▶ _Work item_: Output only the lines below that start at the line containing "neck: (463, 219)" and end at the line containing "right knee: (400, 337)", with both ends kept.

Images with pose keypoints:
____
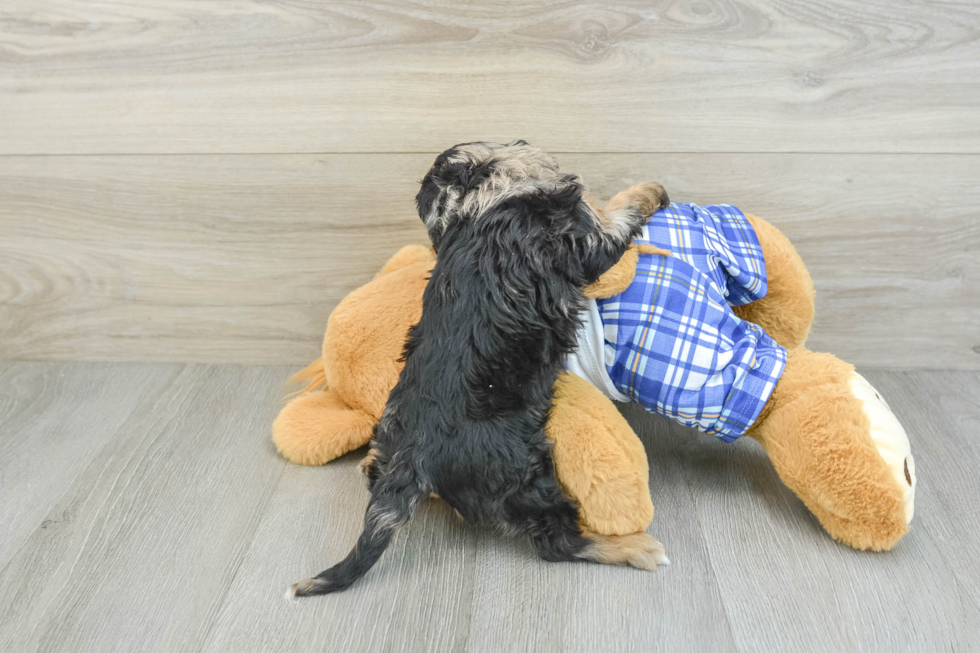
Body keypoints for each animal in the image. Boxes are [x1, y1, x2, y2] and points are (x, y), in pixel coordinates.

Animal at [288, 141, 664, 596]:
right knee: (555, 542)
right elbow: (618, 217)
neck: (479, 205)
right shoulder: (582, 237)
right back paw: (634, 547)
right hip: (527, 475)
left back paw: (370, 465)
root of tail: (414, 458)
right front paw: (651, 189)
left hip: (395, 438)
____
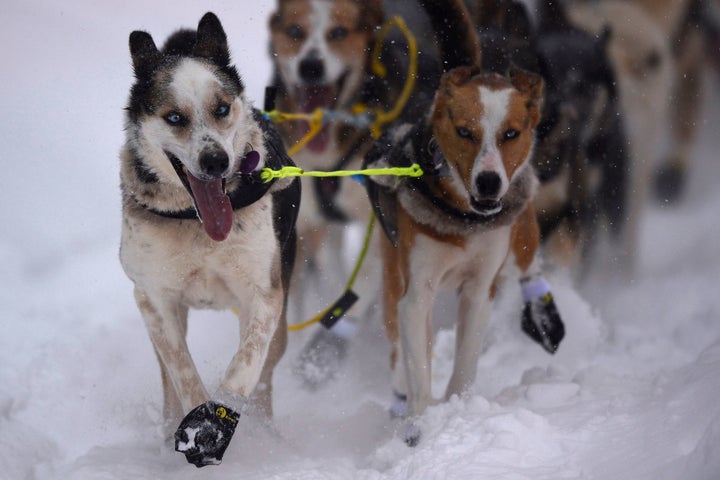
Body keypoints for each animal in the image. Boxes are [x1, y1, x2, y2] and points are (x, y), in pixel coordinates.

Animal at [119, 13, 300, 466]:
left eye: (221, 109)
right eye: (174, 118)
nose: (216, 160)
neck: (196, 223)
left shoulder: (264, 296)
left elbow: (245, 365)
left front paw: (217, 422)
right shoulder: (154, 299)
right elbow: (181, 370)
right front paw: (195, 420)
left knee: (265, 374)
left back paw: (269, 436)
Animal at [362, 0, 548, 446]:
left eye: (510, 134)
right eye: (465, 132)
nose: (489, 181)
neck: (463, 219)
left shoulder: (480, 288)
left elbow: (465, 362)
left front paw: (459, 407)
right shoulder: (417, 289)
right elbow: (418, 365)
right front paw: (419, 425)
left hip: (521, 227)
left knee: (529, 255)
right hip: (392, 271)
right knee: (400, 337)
____
▶ _Response to this exercise_:
neck: (463, 219)
left shoulder: (480, 288)
left elbow: (465, 362)
left front paw: (459, 407)
right shoulder: (417, 289)
right elbow: (418, 365)
right front paw: (419, 425)
left hip: (521, 227)
left knee: (529, 255)
right hip: (392, 271)
right knee: (400, 337)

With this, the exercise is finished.